Buzzient Snaps Up $1.1M to Put Toward Social CRM Software, Talent
Boston-based Buzzient, a maker of software enabling businesses to use social media to more effectively keep tabs on their customers, has taken in $1.1 million in equity based funding.
CEO Timothy Bernard Jones says the financing is an inside round, led by his own seed fund TBJ Investments. Other investors are TiE Angels Boston, Buzzient board members John Luongo and Ann Fudge, and serial entrepreneurs Allen Graber (of Atlanta) and Ralf Faber (Boston). The deal includes a $500,000 convertible debt investment the company inked in 2008, which has now been converted to equity. The SEC document Buzzient filed yesterday indicates that the total funding round could hit $1.4 million.
“Development hiring is the number one priority,” says Jones of where the company will put the money. It will also add to its sales and marketing staff. The startup now has a head count of a dozen that it hopes will hit 30 by the end of this year, says Jones.
Buzzient has no definite plans to raise venture capital funding in the future. “Our thought process all along has been, if we can build this company without raising VC and build a world-class company, we will do it,” he says. If the company does seek outside funding, “it’s going to come down to the specific partner and the specific firm—it has to be the right venture capital relationship,” says Jones.
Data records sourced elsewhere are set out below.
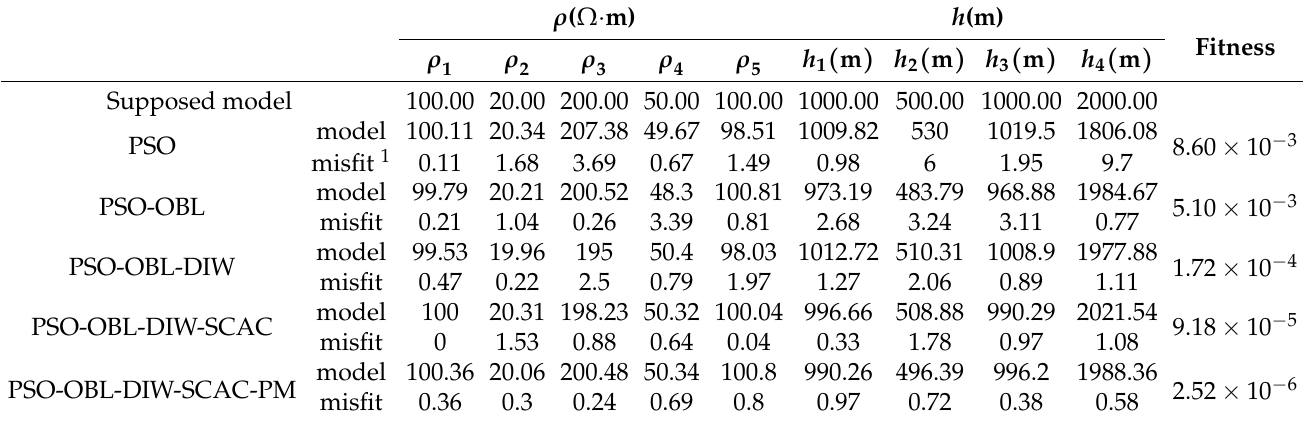
Table 2. Accuracy comparison of five-layer geoelectric model predicted by different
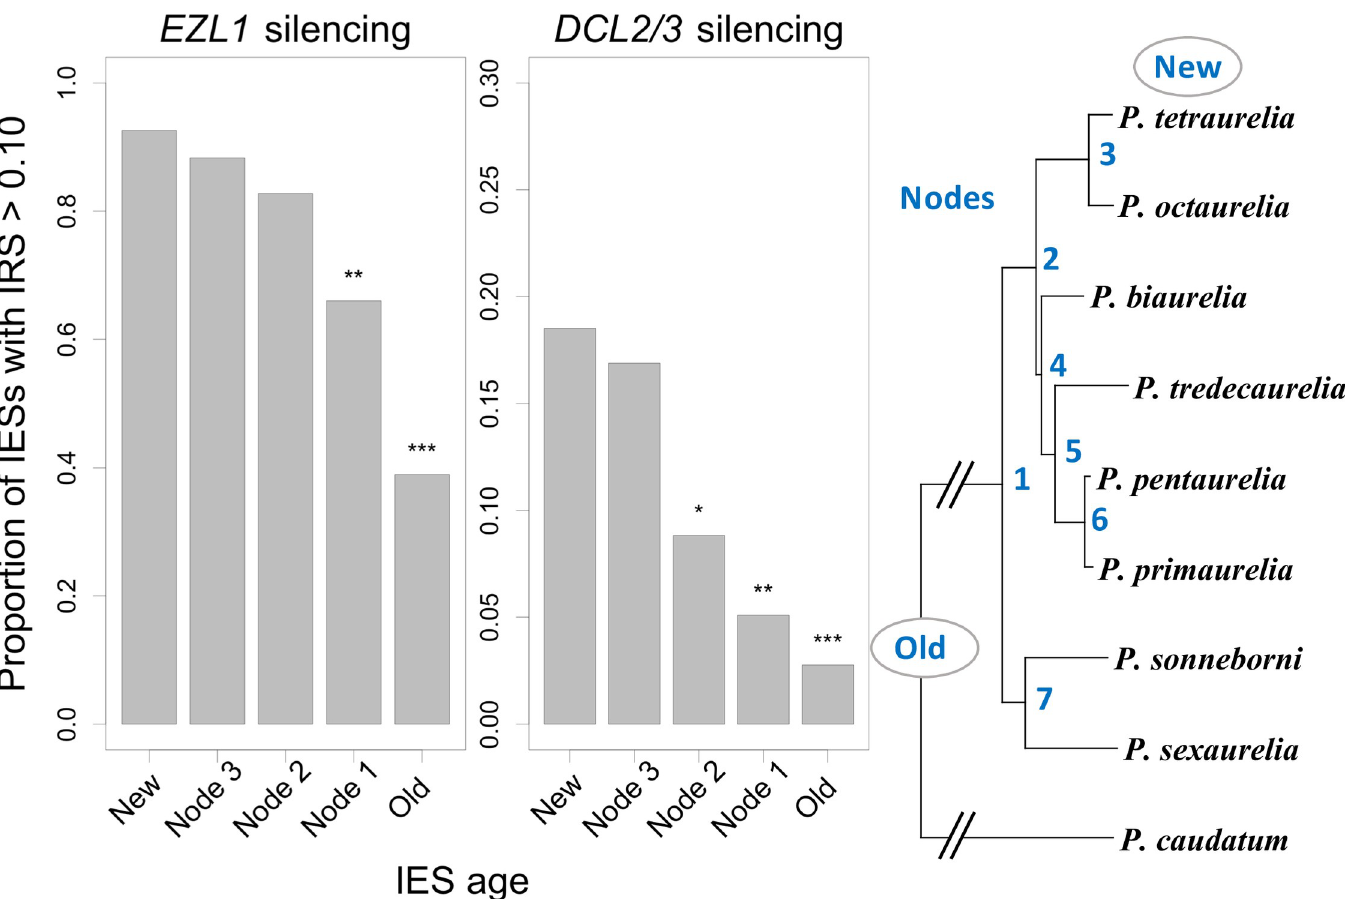
Fig 3. Old and young IESs rely on different excision pathways. The subset of IESs whose excision relies on histone marks or scnRNAs have been identified in P . tetraurelia by measuring their IRS upon silencing of EZL1 and DCL2/DCL3 [30]. Barplots represent the proportion of sensitive IESs (IRS > 10%) according to their age, for each silencing experiment. The age of an IES insertion is defined by the phylogenetic position of the LCA of species sharing an IES at the same site (New: P . tetraurelia - specific IES; Node n : The LCA corresponds to node number n in the species phylogeny; Old: The LCA predates the P . aurelia / P . caudatum divergence). The proportion of sensitive IESs among new IESs was compared to that of older ones by a chi-squared test ( � : p -value < 0.05; �� : p -value < 1e-3; ��� : p-value < 1e-6). The data underlying this figure may be found at https://doi.org/10.5281/zenodo.4836464. IES, internal eliminated sequence; IRS, IES retention score; LCA, last common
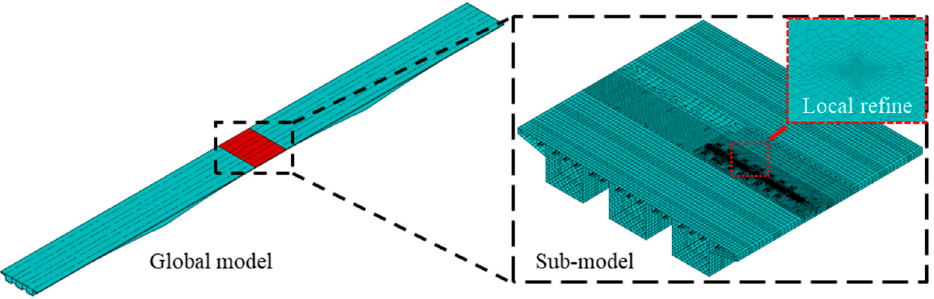
Figure 12. Multi-scale finite element model of the prototype bridge.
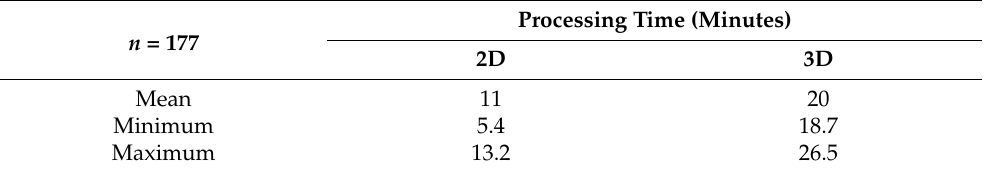
Table 3. Processing times of the 2D- and 3D-based measurement methods of orbital floor defect areas.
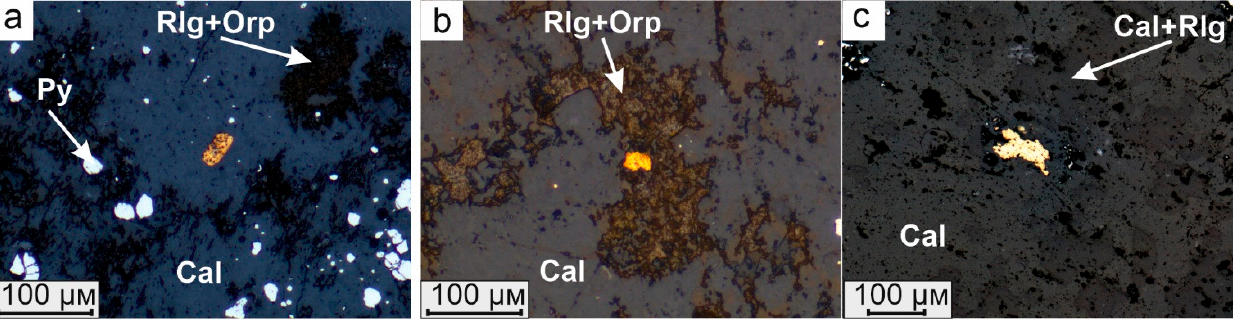
Figure 8. BSE-photo of the morphology of native gold grains and aggregates from breccias with orpiment-realgar cement (explained in the text). ( a ) gold crystal; ( b ) gold with mineral inclusions of calcite (Cal), pyrite (Py) and realgar (Rlg); ( c ) native gold intergrows with pyrite; ( d ) native gold intergrows with realgar; ( e ) native gold intergrows with calcite; ( f ) pyrite crystals in native gold. Native gold contains numerous mineral inclusions. Small crystals of pyrite, prehnite, quartz and calcite are directly enclosed in the native gold. Polymineral inclusions, consist- ing of calcite, barite and dalnegroite, are found in gold aggregates as well (Figure 9a). Polymineral inclusions formed by prehnite, barite and routhierite are also detected (Fig- ure 9b). Hyalophane grains are present as inclusions in gold in a very limited quantity. The above-listed minerals can be found not only in the form of inclusions in gold but also as intergrowths with gold. Among the rare minerals intergrown with gold, we also note coloradoite, arsenolite (Figure 9c) and parapierrotite (Figure 9d). Arsenolite is the most recent mineral formed as a result of supergene processes.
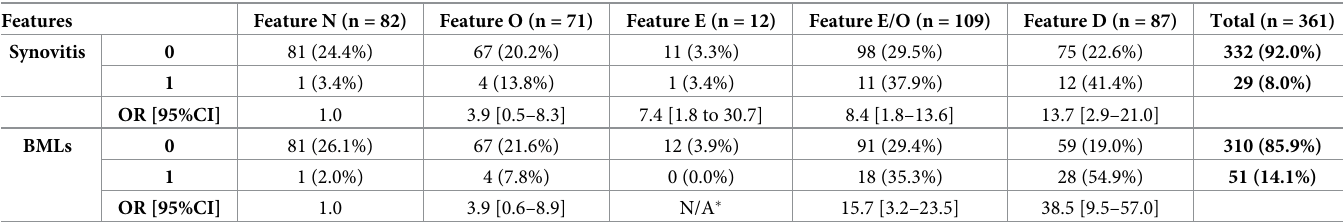
Binary logistic regression analyses were performed to describe and study the association. Joints without osteoarthritis (feature N) served as the reference. NA, not applicable—BMLs, bone marrow lesions—OR, odds ratio; 95%CI, confidence interval [–]. � any patient has Erosive Feature and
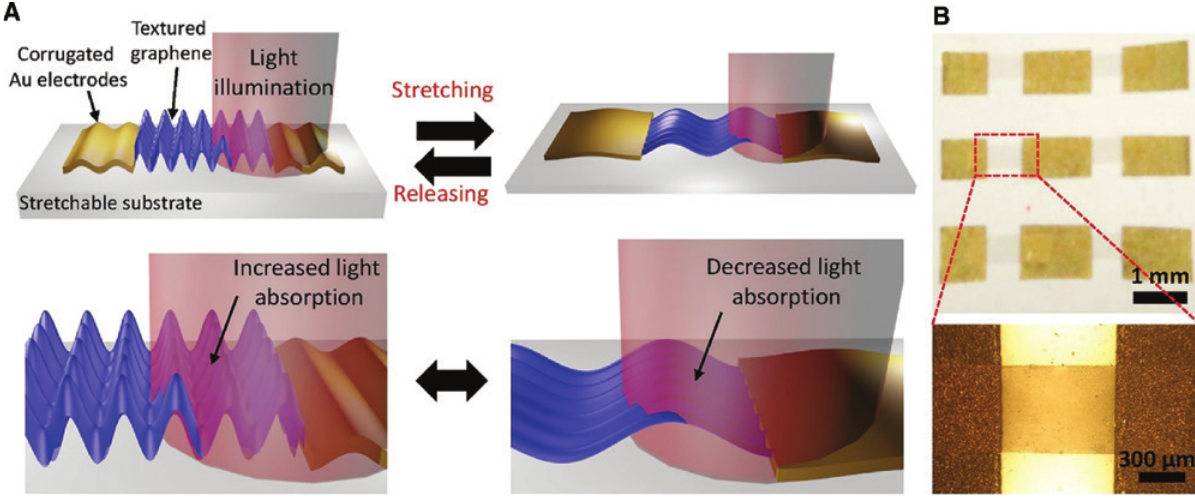
Figure 1: Mechanism of enhanced and strain-tunable photoresponsivity and photographs of textured graphene PD arrays. (A) Schematic illustrations of the physical mechanism enabling enhanced and strain-tunable photoresponsivity. Bottom schematic illustrations show close-up at the interface and illustrate the modulation of crumple areal density, height, and pitch in the illuminated region with an applied strain. (B) Photograph of a stretchable PD array (3*2 array). Bottom image shows an optical microscope image of the textured graphene PD. Reproduced with permission from Ref. [14].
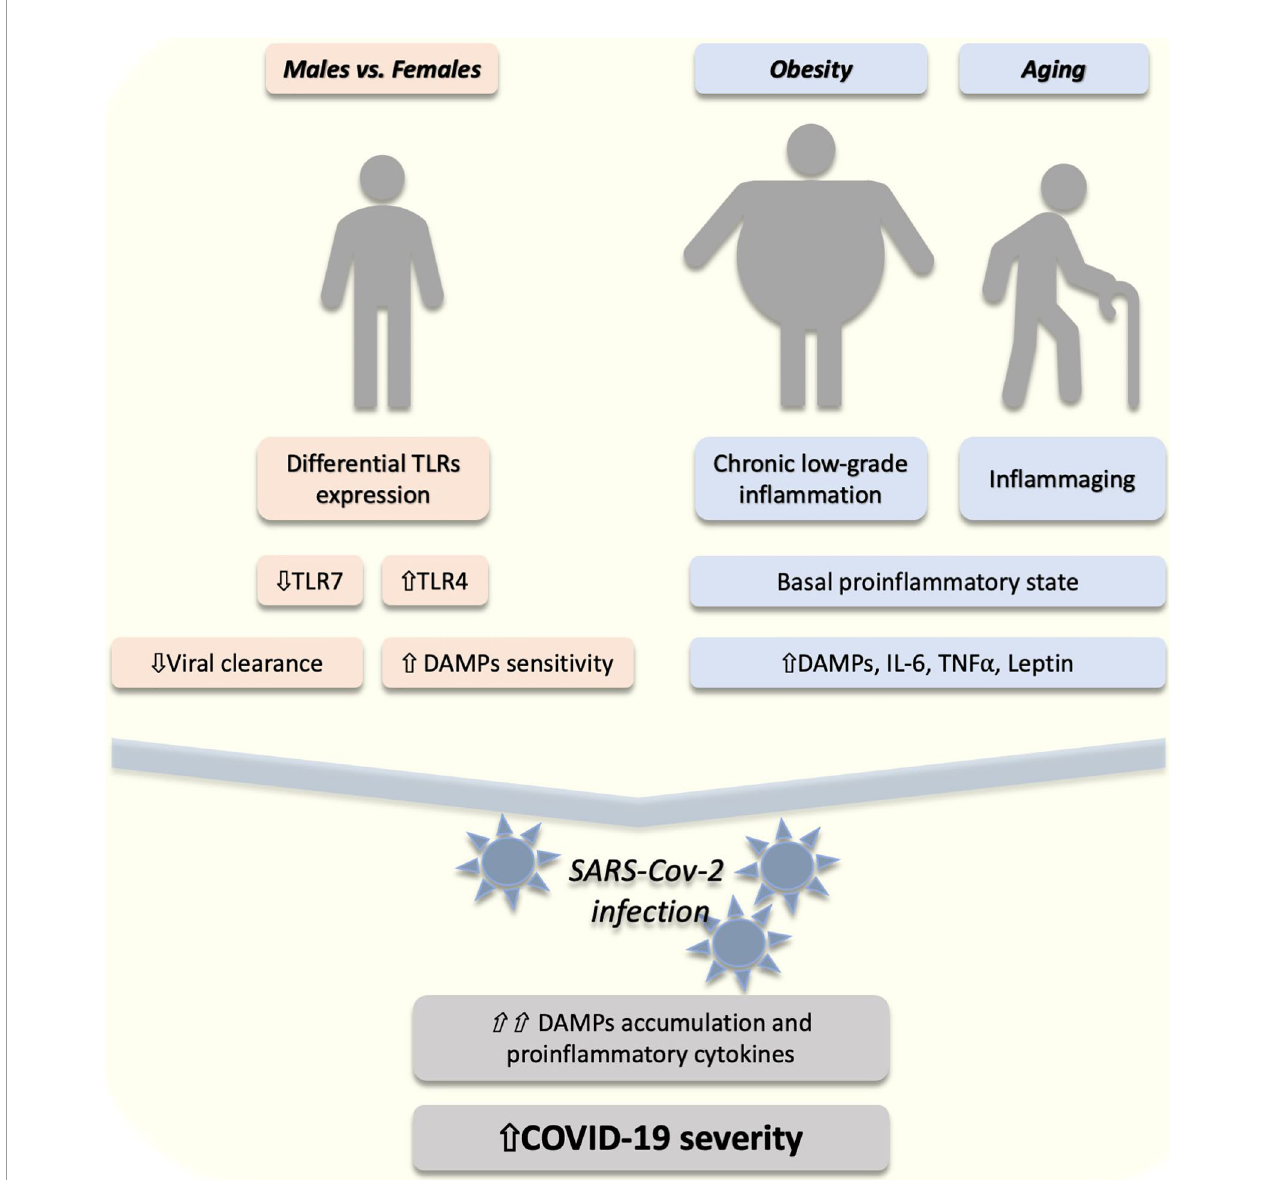
FIGURE 1 | The proposed role of DAMPs/TLRs in the risk factors of COVID-19 severity. In males (compared to females) a lower ( ⇓ ) expression of toll-like receptor (TLR) 7 might ( ⇓ ) reduce the viral clearance. On the other hand, higher ( ⇑ ) TLR4 in males might lead to higher ( ⇑ ) sensitivity to danger-associated molecular patterns (DAMPs). Furthermore, obesity and aging are conditions associated with a proin fl ammatory state characterized by increased ( ⇑ ) DAMPs, interleukin 6 (IL-6), and tumor necrosis factor alpha (TNF a ). After SARS-CoV-2 infection, an exacerbated ( ⇑⇑ ) accumulation of DAMPs and proin fl ammatory cytokines might explain the higher ( ⇑ ) COVID-19 severity in these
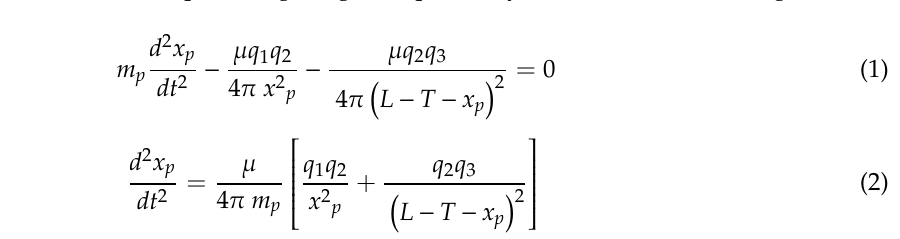
Figure 15. Geometric layout of the EMP device with a crankpin.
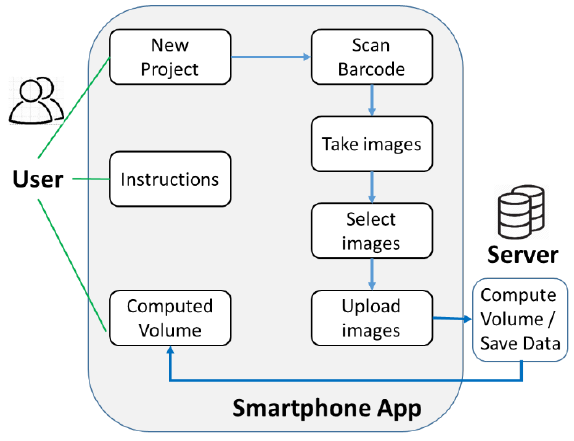
Figure 2: General workflow of the waste bin volume detection App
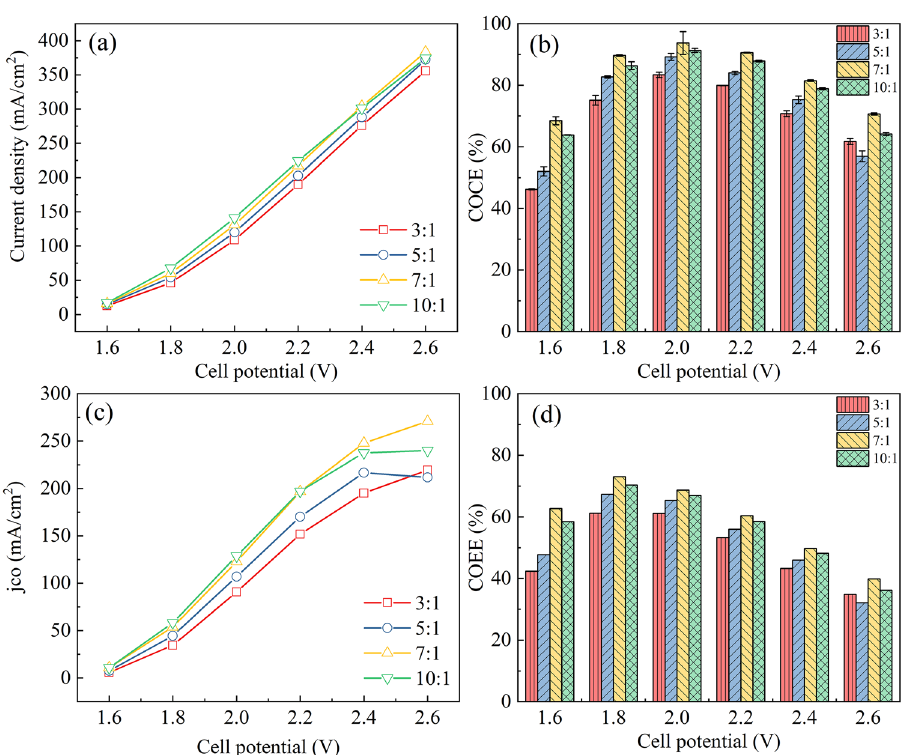
Figure 6. Cell performance of the electrodes with different PTFE contents. (a) j total and (c) j CO , (b) COCE and (d) COEE, as a function of the cell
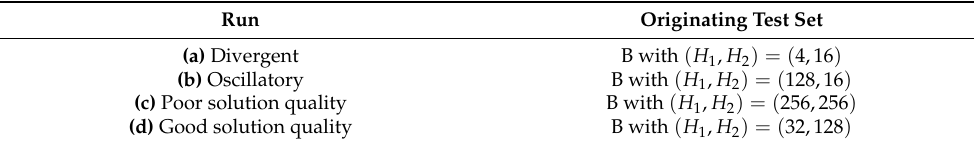
Table A3. Each run used in Section 5.2 is selected from the 10 runs in the specified test case of Table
Buzzient, which started in Cambridge but set up an office in Boston’s innovation district last year, is different from others in the cluster that use social media for company marketing. (That area has seen some deals lately, including HubSpot’s acquisition of Oneforty.) Rather, Buzzient’s analytics software uses natural language processing to crawl the Internet for what the public is saying about a given company, and firms use that information to make decisions on products or markets to target. Businesses—like financial services firm Motley Fool, life sciences technology developer PerkinElmer, Seattle-based RealNetworks and its GameHouse division—use it to track macro-level market conditions and customer reactions to a company’s existing products and features.
The Buzzient technology can help customer service departments keep tabs on customers’ tweets about a company, as Twitter handles are becoming another item that companies track in customer relationship management (CRM) databases. The software is the only Oracle-validated integration for social CRM with Oracle’s existing customer relationship management products, says Jones, who started his career at Oracle.
“We’re using social as part of the operational 24/7 business process; we’re not using social for a purely campaign-driven exercise or only for lead generation,” says Jones.